Towards a theology of public presence
This paper is largely drawn from a discussion of public presence on this website.
The contours of a metro-spirituality
People use the term ‘metro-sexuality’ to define the distinctive blend of sexual choices that are being made as part of an urban lifestyle. Analogous to that we see a distinctive blend of spiritual options emerging – if you like, a ‘metro-spirituality’. Metro-spirituality is not an exclusively Christian spirituality: it is simply the way of being ‘spiritual’ that becomes possible within a complex, creative, pluralistic, postmodern urban environment. But there must be a set of pathways – spiritual practices – that will take us out as followers of Jesus into that spiritual landscape and allow us to journey alongside others there.
I want first to set out in very general terms the sort of commitments that I think would shape an authentic and effective Christian engagement in a metro-spiritual culture.
Creational: we take our eschatological bearings not from the prospect of heaven and the abandonment of creation but from the conviction that God intends to renew creation; this will entail a commitment to justice, to personal and communal well-being, and so on.
Relational: we consistently prioritize relationships and relational values over institutional and organizational requirements.
Inclusive: metro-spirituality is cosmopolitan and eclectic. A clear sense of covenantal identity and missional purpose on the part of the community of believers should allow for a radical openness towards all others: the one must learn to merge with the other without losing itself.
Contextual: a metro-spirituality should be developed and applied locally, taking into account the immediate social and spiritual environment.
Integrative: we seek to integrate the various aspects of our personal and communal lives for the sake of integrity; with this goes a commitment to transparency and openness but also a willingness to articulate core spiritual and moral convictions.
Reflective: we would need to develop and encourage habits of reflection upon ourselves and upon our social context, particularly through formal and informal conversations.
Creative: creativity in all forms (not only artistic creativity) is at the core of an agenda that is aimed towards the renewal of creation.

EXERCISE SET
**A.** In the metro-spirituality text, copy out word for word everything from "Inclusive: metro-spirituality is" down to "and informal conversations.".
**B.** Under the "Relational" commitment in the metro-spirituality text, what is prioritized over institutional and organizational requirements?
**C.** Extend the text on metro-spirituality, picking up after its final sentence.
The items after this point are separate material, unrelated to the metro-spirituality text.

GIVEN DATA

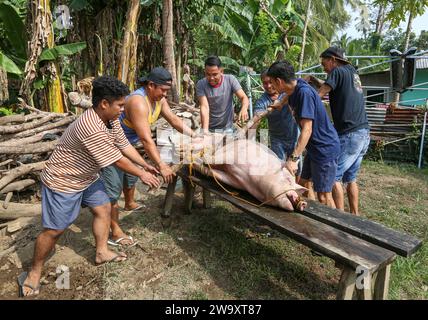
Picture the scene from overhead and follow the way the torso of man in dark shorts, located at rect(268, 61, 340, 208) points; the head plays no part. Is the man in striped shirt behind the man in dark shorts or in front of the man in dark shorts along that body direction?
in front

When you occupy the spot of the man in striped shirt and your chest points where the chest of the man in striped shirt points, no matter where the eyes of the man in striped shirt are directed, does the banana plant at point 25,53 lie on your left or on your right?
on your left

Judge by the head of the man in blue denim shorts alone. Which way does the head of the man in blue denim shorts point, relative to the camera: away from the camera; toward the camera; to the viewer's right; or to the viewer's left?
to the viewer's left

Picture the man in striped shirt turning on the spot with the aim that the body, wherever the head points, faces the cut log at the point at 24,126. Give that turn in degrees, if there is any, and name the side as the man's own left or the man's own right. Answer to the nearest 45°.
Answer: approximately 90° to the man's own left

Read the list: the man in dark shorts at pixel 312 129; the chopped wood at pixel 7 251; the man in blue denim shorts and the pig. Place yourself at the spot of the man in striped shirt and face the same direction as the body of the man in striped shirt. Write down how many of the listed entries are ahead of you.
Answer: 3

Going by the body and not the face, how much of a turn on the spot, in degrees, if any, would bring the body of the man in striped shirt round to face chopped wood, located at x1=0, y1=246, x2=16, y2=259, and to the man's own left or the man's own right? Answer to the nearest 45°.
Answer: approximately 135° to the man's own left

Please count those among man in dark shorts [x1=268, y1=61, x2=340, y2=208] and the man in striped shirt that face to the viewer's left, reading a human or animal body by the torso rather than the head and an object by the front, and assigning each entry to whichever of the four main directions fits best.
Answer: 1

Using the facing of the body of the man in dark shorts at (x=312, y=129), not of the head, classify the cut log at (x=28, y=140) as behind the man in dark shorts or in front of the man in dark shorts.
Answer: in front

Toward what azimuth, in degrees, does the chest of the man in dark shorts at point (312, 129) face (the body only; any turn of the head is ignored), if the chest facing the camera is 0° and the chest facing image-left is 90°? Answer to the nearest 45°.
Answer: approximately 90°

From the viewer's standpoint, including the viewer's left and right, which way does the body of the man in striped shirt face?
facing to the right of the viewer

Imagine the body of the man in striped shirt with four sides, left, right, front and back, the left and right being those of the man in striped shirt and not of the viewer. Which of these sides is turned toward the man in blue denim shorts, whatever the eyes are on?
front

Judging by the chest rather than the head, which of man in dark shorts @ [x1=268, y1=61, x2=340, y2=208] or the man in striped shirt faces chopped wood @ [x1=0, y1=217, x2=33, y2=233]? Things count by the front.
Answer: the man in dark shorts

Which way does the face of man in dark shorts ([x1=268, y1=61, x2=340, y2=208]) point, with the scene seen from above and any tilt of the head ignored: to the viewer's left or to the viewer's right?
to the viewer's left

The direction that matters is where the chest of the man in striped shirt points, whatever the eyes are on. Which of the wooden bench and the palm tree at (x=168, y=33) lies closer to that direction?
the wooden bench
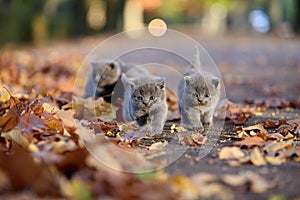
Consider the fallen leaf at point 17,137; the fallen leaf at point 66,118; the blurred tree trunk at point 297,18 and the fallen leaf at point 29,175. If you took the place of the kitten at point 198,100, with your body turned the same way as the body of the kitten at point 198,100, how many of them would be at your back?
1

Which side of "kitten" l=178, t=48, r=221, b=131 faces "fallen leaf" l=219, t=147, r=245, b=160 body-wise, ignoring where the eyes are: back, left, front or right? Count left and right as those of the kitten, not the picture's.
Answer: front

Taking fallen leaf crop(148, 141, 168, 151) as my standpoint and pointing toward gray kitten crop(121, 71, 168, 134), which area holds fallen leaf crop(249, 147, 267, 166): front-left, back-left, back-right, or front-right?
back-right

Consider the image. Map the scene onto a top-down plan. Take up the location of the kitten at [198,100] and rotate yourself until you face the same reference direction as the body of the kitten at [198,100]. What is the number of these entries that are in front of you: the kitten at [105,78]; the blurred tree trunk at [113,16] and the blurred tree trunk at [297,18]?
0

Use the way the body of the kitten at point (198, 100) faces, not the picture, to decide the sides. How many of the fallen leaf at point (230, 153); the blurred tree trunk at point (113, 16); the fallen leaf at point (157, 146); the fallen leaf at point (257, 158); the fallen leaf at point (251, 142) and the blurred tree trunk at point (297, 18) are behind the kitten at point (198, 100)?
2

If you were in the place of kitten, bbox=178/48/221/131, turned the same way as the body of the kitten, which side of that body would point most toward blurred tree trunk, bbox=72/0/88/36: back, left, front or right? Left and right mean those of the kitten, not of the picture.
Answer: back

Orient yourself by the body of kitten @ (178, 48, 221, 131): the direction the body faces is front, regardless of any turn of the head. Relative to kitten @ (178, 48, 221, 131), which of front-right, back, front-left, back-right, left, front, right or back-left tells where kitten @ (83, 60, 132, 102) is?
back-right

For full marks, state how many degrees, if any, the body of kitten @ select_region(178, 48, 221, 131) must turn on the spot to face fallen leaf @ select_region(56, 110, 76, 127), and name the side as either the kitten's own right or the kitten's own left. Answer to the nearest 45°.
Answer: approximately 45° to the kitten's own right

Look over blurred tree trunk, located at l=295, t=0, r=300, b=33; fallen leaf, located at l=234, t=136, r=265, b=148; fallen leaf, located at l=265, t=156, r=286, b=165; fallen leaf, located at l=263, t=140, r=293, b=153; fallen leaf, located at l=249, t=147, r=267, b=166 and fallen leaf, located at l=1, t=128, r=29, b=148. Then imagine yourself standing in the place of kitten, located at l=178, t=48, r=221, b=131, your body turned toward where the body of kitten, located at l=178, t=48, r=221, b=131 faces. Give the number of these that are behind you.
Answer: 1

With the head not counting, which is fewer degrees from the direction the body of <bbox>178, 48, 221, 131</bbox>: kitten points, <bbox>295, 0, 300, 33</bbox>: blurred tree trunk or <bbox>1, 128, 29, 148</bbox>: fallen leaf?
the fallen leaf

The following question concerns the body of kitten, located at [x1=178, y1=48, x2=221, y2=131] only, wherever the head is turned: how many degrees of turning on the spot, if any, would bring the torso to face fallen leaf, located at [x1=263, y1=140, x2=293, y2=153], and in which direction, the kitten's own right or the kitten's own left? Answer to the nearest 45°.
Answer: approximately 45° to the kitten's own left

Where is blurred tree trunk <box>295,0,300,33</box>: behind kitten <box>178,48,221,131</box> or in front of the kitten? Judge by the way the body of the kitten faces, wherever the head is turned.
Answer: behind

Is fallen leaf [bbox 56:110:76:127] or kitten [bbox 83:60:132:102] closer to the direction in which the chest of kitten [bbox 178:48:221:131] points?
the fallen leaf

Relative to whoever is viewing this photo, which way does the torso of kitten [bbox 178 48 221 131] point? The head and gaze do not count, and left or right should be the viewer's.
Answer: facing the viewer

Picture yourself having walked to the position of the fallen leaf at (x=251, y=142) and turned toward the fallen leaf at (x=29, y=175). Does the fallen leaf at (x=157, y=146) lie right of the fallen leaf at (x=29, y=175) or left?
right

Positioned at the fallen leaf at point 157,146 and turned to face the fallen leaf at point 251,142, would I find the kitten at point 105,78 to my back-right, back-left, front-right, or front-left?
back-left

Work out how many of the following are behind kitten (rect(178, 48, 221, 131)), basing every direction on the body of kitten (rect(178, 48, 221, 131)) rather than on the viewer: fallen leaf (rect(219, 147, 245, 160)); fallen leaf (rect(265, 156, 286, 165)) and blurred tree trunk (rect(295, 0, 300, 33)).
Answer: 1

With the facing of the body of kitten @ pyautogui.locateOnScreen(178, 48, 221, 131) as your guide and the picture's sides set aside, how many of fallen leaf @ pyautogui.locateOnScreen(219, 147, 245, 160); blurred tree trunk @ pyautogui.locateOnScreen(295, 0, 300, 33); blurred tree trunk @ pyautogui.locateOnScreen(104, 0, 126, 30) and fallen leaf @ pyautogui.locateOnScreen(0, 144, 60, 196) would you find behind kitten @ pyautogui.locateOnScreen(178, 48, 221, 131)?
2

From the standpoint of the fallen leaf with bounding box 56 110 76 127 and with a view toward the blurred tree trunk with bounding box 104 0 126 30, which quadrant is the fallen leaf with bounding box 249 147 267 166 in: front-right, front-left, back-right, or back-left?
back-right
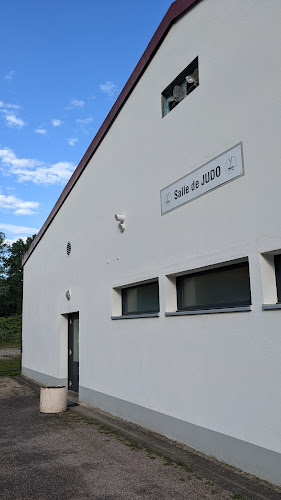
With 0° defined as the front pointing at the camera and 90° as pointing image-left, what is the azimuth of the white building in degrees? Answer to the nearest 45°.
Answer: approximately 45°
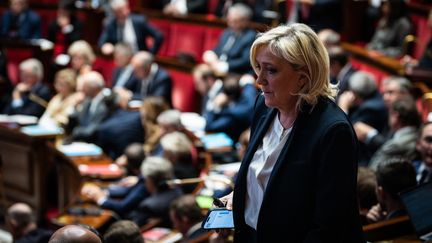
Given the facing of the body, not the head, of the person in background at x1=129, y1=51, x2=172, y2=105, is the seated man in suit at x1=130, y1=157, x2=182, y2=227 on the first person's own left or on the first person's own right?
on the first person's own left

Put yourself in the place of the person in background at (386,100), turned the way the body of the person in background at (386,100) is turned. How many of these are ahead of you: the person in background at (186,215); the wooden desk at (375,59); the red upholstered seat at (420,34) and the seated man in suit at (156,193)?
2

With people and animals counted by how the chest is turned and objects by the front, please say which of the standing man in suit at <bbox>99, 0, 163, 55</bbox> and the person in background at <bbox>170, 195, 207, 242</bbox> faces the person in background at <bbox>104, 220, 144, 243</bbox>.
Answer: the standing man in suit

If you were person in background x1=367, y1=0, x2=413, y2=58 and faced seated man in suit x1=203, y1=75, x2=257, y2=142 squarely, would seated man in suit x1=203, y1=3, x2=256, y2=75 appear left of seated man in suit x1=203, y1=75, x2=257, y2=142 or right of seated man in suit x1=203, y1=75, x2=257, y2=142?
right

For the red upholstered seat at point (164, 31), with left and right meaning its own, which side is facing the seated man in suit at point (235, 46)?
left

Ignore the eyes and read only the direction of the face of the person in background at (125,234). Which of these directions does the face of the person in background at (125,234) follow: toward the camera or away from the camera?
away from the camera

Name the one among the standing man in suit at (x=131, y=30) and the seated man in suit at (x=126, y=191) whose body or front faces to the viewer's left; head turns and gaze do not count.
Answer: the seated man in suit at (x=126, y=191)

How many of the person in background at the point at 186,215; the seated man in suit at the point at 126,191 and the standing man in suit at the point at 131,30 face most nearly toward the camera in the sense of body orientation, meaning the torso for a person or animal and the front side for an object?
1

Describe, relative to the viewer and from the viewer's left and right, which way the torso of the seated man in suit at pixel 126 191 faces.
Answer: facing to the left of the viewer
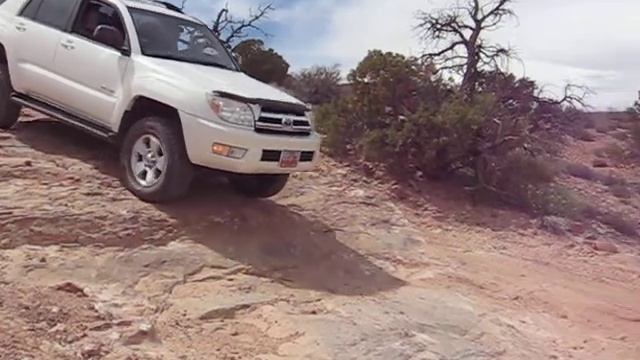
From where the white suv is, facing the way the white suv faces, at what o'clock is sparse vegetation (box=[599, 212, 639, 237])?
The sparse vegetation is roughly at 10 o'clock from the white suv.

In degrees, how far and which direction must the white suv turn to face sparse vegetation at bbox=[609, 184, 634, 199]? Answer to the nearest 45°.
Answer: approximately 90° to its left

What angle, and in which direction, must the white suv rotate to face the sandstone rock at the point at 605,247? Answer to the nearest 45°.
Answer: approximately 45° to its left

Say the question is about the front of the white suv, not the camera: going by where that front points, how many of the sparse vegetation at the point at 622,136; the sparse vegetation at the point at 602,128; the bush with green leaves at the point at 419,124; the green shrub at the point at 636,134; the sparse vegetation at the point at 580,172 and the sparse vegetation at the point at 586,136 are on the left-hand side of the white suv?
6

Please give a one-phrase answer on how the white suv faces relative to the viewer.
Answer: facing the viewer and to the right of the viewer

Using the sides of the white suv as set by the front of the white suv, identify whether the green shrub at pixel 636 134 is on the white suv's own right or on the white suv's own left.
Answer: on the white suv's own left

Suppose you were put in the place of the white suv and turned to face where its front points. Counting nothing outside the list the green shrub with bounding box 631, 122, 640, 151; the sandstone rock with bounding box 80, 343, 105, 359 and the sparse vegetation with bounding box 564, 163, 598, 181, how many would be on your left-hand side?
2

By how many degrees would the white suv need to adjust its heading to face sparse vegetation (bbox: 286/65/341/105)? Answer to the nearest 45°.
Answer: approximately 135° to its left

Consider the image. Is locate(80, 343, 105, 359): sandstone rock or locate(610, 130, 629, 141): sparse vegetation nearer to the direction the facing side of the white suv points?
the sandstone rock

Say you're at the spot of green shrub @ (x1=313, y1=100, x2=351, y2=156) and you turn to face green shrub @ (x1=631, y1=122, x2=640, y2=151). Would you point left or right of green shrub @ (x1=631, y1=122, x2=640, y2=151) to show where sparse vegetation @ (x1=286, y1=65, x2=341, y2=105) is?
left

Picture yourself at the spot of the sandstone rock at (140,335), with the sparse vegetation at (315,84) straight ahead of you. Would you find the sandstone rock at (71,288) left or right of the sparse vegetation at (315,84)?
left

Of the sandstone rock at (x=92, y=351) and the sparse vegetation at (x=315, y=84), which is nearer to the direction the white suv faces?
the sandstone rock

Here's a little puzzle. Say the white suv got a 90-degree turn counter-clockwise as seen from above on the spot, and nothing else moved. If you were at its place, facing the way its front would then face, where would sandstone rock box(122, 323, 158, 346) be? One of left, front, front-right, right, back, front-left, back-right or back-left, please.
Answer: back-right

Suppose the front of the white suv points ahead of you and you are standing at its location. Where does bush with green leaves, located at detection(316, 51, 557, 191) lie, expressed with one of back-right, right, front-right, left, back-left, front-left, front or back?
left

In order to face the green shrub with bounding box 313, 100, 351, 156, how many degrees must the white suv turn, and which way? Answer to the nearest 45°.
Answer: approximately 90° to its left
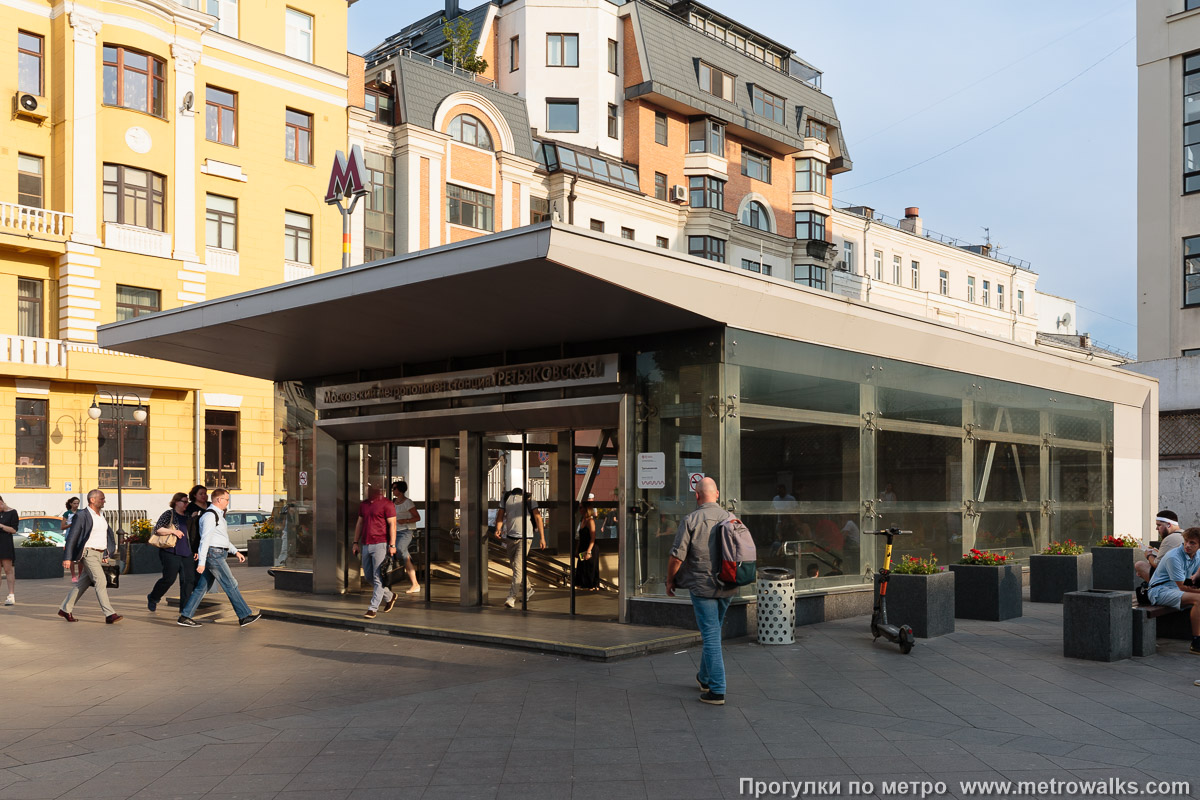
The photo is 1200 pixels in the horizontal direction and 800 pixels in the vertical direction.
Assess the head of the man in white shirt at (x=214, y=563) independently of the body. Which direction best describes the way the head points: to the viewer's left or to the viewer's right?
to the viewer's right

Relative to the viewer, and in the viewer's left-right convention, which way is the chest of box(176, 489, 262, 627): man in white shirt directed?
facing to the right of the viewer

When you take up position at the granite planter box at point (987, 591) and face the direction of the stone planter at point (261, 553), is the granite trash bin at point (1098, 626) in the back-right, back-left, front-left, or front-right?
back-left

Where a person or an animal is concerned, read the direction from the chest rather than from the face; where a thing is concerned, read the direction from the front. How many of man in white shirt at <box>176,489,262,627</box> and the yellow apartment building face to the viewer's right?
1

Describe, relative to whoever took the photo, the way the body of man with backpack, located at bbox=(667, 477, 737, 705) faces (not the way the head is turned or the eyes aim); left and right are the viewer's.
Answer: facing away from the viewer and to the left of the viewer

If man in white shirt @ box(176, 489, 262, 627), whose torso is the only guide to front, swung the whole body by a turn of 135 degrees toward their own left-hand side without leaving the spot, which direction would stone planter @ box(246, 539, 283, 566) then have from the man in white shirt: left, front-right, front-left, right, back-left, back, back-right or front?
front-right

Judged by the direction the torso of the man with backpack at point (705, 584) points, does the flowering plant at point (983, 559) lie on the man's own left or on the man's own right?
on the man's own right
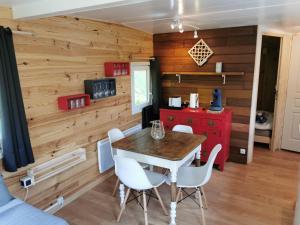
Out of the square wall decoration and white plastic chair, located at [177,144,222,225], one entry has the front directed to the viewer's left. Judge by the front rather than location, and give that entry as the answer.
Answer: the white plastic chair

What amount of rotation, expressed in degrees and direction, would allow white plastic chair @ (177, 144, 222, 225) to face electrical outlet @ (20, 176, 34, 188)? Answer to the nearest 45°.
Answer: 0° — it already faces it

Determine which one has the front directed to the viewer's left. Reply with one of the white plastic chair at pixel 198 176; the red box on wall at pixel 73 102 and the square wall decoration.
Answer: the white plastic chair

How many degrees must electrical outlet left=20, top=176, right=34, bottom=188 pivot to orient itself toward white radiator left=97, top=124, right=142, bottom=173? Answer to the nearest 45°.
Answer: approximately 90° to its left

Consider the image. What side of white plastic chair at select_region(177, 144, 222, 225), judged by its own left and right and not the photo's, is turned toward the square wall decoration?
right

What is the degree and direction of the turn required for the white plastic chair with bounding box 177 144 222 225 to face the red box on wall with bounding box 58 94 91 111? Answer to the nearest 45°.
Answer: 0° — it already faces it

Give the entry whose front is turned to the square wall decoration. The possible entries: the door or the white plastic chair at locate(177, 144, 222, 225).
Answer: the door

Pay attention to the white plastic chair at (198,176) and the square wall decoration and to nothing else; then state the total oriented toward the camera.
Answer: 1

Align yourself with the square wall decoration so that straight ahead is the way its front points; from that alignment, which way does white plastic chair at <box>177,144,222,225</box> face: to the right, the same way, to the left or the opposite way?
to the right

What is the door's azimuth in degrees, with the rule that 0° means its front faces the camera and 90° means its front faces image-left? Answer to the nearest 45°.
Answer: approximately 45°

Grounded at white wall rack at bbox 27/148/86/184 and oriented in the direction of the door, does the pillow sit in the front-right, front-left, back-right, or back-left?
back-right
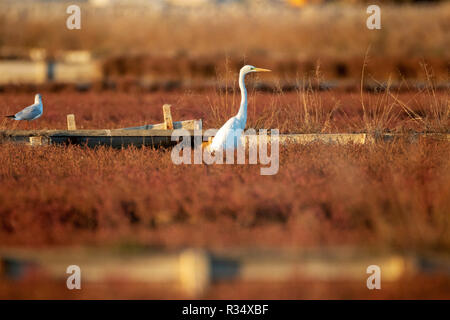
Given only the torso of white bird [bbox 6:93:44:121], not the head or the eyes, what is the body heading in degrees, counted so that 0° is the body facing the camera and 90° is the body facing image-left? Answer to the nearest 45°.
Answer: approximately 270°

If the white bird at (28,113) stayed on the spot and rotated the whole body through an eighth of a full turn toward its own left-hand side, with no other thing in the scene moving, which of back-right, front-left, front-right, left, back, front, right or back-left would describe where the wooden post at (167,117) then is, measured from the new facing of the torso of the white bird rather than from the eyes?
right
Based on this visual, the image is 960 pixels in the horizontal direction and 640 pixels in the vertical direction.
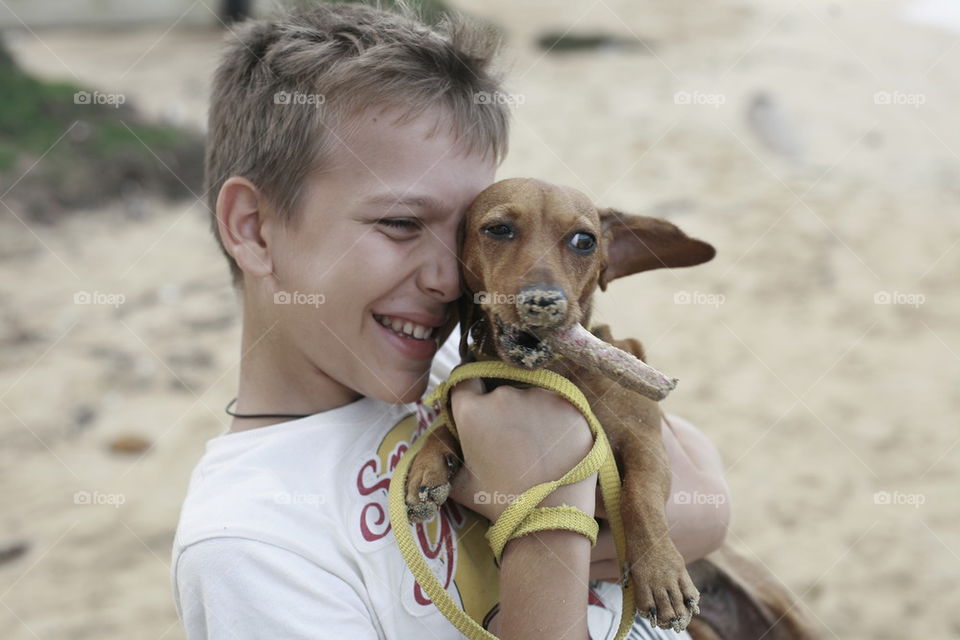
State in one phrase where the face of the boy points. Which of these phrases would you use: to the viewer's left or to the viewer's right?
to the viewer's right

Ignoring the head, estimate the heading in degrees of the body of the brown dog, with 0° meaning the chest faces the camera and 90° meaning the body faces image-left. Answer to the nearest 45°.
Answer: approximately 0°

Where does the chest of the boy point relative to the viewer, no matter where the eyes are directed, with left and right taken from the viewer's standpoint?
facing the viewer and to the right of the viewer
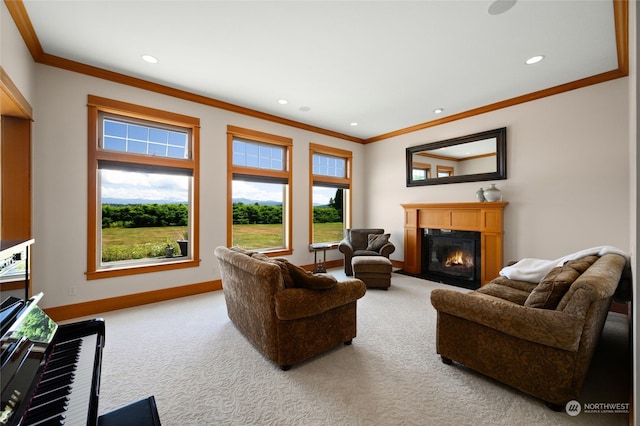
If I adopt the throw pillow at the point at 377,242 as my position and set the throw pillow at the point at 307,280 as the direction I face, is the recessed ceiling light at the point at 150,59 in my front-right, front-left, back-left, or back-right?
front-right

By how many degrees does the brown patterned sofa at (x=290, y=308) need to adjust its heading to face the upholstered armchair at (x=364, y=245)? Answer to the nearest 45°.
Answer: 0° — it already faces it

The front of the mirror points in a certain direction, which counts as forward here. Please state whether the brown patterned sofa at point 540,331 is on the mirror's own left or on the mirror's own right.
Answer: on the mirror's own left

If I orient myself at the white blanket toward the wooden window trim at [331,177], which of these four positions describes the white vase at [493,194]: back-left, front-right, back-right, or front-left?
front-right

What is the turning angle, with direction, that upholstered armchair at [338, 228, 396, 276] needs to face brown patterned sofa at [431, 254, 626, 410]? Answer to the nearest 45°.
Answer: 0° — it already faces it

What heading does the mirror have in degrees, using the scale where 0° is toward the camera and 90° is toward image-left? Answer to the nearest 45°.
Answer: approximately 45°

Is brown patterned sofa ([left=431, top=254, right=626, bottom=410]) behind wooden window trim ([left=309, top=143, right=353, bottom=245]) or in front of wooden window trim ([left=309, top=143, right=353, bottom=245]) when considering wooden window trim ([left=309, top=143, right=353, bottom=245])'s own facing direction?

RESULTS FOR THE EXERCISE
**A.**
Inclusive: metro-spirituality is cosmopolitan and eclectic. A clear sense of covenantal identity and missional purpose on the part of the community of believers should allow for a radical openness towards all others: the one must learn to merge with the other without losing itself.
Contextual: a metro-spirituality should be developed and applied locally, taking into account the immediate social and spiritual environment.
Integrative: we seek to integrate the various aspects of our personal and communal lives for the sake of integrity; with this goes a commitment to transparency and openness but also a willingness to articulate core spiritual and moral convictions.
Reflective: we would need to develop and encourage habits of reflection upon ourselves and upon our social context, particularly through formal and informal conversations.

**B.** Relationships and relational values.

**C.**
Celebrative: in a metro-spirituality grace and gratitude show up as celebration. To quote Dwight Seletzky:
A person who is metro-spiritual enjoys people and parties in fact they feels just at home in a pub as in a church. Moreover, she or he discovers, enjoys, and even celebrates community wherever it is found. For a Christ follower who is metro-spiritual there is recognition that real community in some way reflects God’s three in oneness, so can be celebrated, embraced, and encouraged when it is found.
There is, however, a more fundamental commitment that needs to be made if these undertakings are to have any lasting value, which is simply to be there.
What I want to suggest is that at the heart of a missional metro-spirituality there should be something like a theology (more precisely a missiology) of ‘public presence’. For me this line of thought has developed over the last year less as a matter of abstract theological reflection than as a response to a practical necessity. We have been meeting each week in a local pub, and we’ve had to ask ourselves: What are we doing here? What’s the point of being here rather than somewhere else? In the last few weeks, with the departure of the Seletzkys and a couple of other frustrations, I have been forced to reassess the rationale behind what we are doing.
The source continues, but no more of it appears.